Reproduce every row below character for character. Omit the pictures.

+++ Data records +++

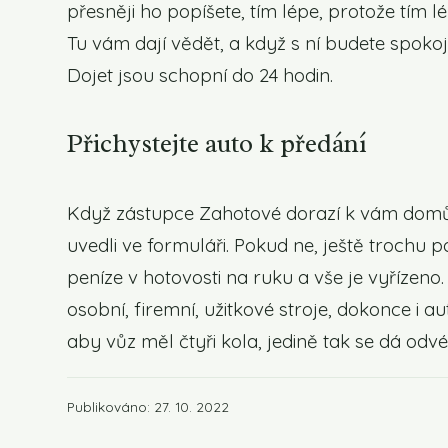
přesněji ho popíšete, tím lépe, protože tím 
Tu vám dají vědět, a když s ní budete spokoj
Dojet jsou schopní do 24 hodin.
Přichystejte auto k předání
Když zástupce Zahotové dorazí k vám domů, 
uvedli ve formuláři. Pokud ne, ještě trochu
peníze v hotovosti na ruku a vše je vyřízen
osobní, firemní, užitkové stroje, dokonce i a
aby vůz měl čtyři kola, jedině tak se dá odvé
Publikováno: 27. 10. 2022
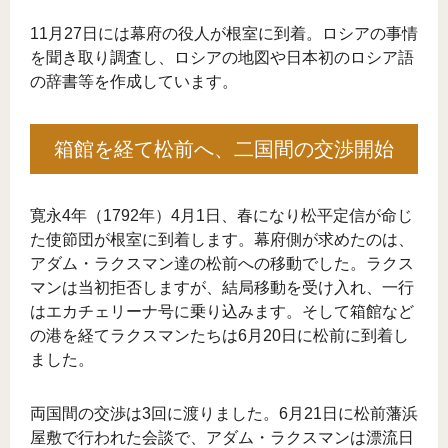
11月27日には幕府の役人が根室に到着。ロシアの事情
を聞き取り調査し、ロシアの地図や日本初のロシア語
の辞書等を作成しています。
箱館を経て松前へ、二国間の交渉開始
寛永4年（1792年）4月1日、春になり松平定信が命じ
た使節団が根室に到着します。幕府側が求めたのは、
アダム・ラクスマン達の松前への移動でした。ラクス
マンは当初拒否しますが、結局移動を受け入れ、一行
はエカチェリーナ号に乗り込みます。そして箱館など
の港を経てラクスマンたちは6月20日に松前に到着し
ました。
両国間の交渉は3回に渡りました。6月21日に松前藩浜
屋敷で行われた会談で、アダム・ラクスマンは漂流日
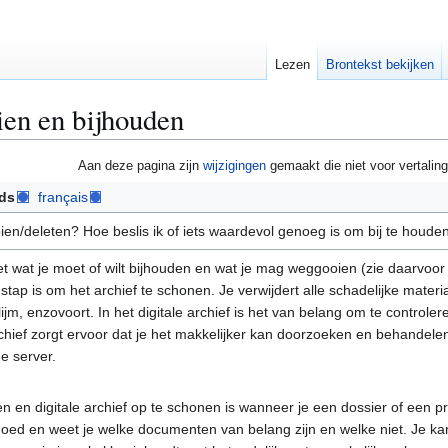
Lezen
Brontekst bekijken
en en bijhouden
Aan deze pagina zijn
wijzigingen
gemaakt die niet voor vertaling
ds
français
en/deleten? Hoe beslis ik of iets waardevol genoeg is om bij te houden
t wat je moet of wilt bijhouden en wat je mag weggooien (zie daarvoor
 stap is om het archief te schonen. Je verwijdert alle schadelijke materi
jm, enzovoort. In het digitale archief is het van belang om te controle
ief zorgt ervoor dat je het makkelijker kan doorzoeken en behandele
e server.
en digitale archief op te schonen is wanneer je een dossier of een pro
oed en weet je welke documenten van belang zijn en welke niet. Je ka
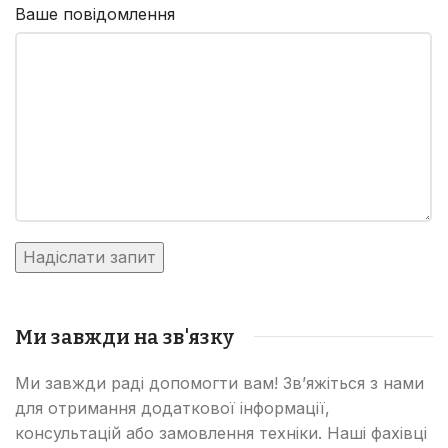
Ваше повідомлення
Ми завжди на зв'язку
Ми завжди раді допомогти вам! Зв’яжіться з нами
для отримання додаткової інформації,
консультацій або замовлення техніки. Наші фахівці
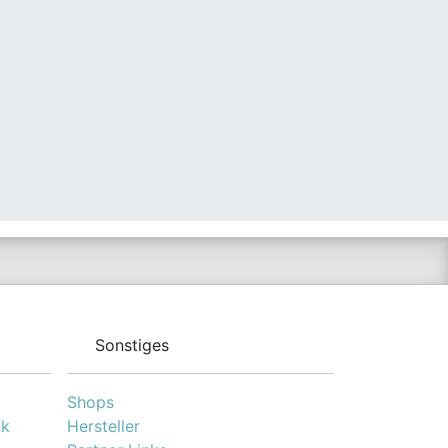
Sonstiges
Shops
nk
Hersteller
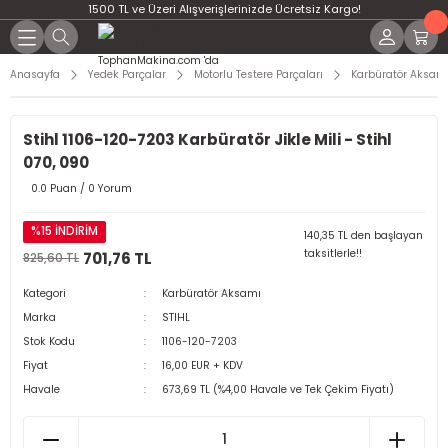
1500 TL ve Üzeri Alışverişlerinizde Ücretsiz Kargo!
Anasayfa
Yedek Parçalar
Motorlu Testere Parçaları
Karbüratör Aksam
Stihl 1106-120-7203 Karbüratör Jikle Mili - Stihl
070, 090
0.0 Puan / 0 Yorum
%15 İNDİRİM
140,35 TL den başlayan
taksitlerle!!
701,76 TL
825,60 TL
Kategori
Karbüratör Aksamı
Marka
STIHL
Stok Kodu
1106-120-7203
Fiyat
16,00 EUR + KDV
Havale
673,69 TL (%4,00 Havale ve Tek Çekim Fiyatı)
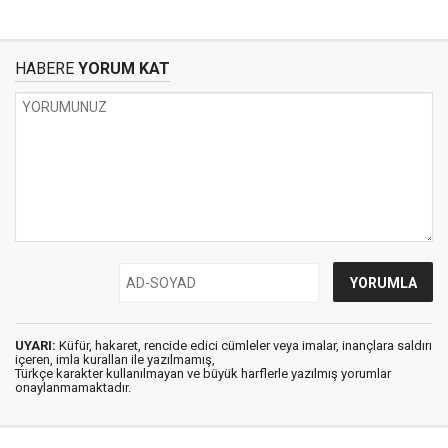
HABERE
YORUM KAT
UYARI:
Küfür, hakaret, rencide edici cümleler veya imalar, inançlara saldırı
içeren, imla kuralları ile yazılmamış,
Türkçe karakter kullanılmayan ve büyük harflerle yazılmış yorumlar
onaylanmamaktadır.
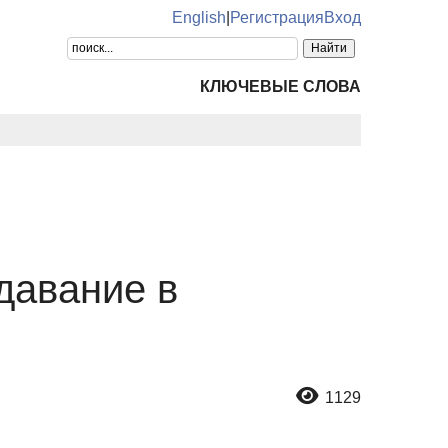
English
|
Регистрация
Вход
КЛЮЧЕВЫЕ СЛОВА
давание в
1129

+++

#### [Expected answer]
přesněji ho popíšete, tím lépe, protože tím 
Tu vám dají vědět, a když s ní budete spokoj
Dojet jsou schopní do 24 hodin.
Přichystejte auto k předání
Když zástupce Zahotové dorazí k vám domů, 
uvedli ve formuláři. Pokud ne, ještě trochu
peníze v hotovosti na ruku a vše je vyřízen
osobní, firemní, užitkové stroje, dokonce i a
aby vůz měl čtyři kola, jedině tak se dá odvé
Publikováno: 27. 10. 2022
11月27日には幕府の役人が根室に到着。ロシアの事情
を聞き取り調査し、ロシアの地図や日本初のロシア語
の辞書等を作成しています。
箱館を経て松前へ、二国間の交渉開始
寛永4年（1792年）4月1日、春になり松平定信が命じ
た使節団が根室に到着します。幕府側が求めたのは、
アダム・ラクスマン達の松前への移動でした。ラクス
マンは当初拒否しますが、結局移動を受け入れ、一行
はエカチェリーナ号に乗り込みます。そして箱館など
の港を経てラクスマンたちは6月20日に松前に到着し
ました。
両国間の交渉は3回に渡りました。6月21日に松前藩浜
屋敷で行われた会談で、アダム・ラクスマンは漂流日
Lezen
Brontekst bekijken
en en bijhouden
Aan deze pagina zijn
wijzigingen
gemaakt die niet voor vertaling
ds
français
en/deleten? Hoe beslis ik of iets waardevol genoeg is om bij te houden
t wat je moet of wilt bijhouden en wat je mag weggooien (zie daarvoor
 stap is om het archief te schonen. Je verwijdert alle schadelijke materi
jm, enzovoort. In het digitale archief is het van belang om te controle
ief zorgt ervoor dat je het makkelijker kan doorzoeken en behandele
e server.
en digitale archief op te schonen is wanneer je een dossier of een pro
oed en weet je welke documenten van belang zijn en welke niet. Je ka
Ваше повідомлення
Ми завжди на зв'язку
Ми завжди раді допомогти вам! Зв’яжіться з нами
для отримання додаткової інформації,
консультацій або замовлення техніки. Наші фахівці
Sonstiges
Shops
nk
Hersteller
1500 TL ve Üzeri Alışverişlerinizde Ücretsiz Kargo!
Anasayfa
Yedek Parçalar
Motorlu Testere Parçaları
Karbüratör Aksam
Stihl 1106-120-7203 Karbüratör Jikle Mili - Stihl
070, 090
0.0 Puan / 0 Yorum
%15 İNDİRİM
140,35 TL den başlayan
taksitlerle!!
701,76 TL
825,60 TL
Kategori
Karbüratör Aksamı
Marka
STIHL
Stok Kodu
1106-120-7203
Fiyat
16,00 EUR + KDV
Havale
673,69 TL (%4,00 Havale ve Tek Çekim Fiyatı)
HABERE
YORUM KAT
UYARI:
Küfür, hakaret, rencide edici cümleler veya imalar, inançlara saldırı
içeren, imla kuralları ile yazılmamış,
Türkçe karakter kullanılmayan ve büyük harflerle yazılmış yorumlar
onaylanmamaktadır.
English
|
Регистрация
Вход
КЛЮЧЕВЫЕ СЛОВА
давание в
1129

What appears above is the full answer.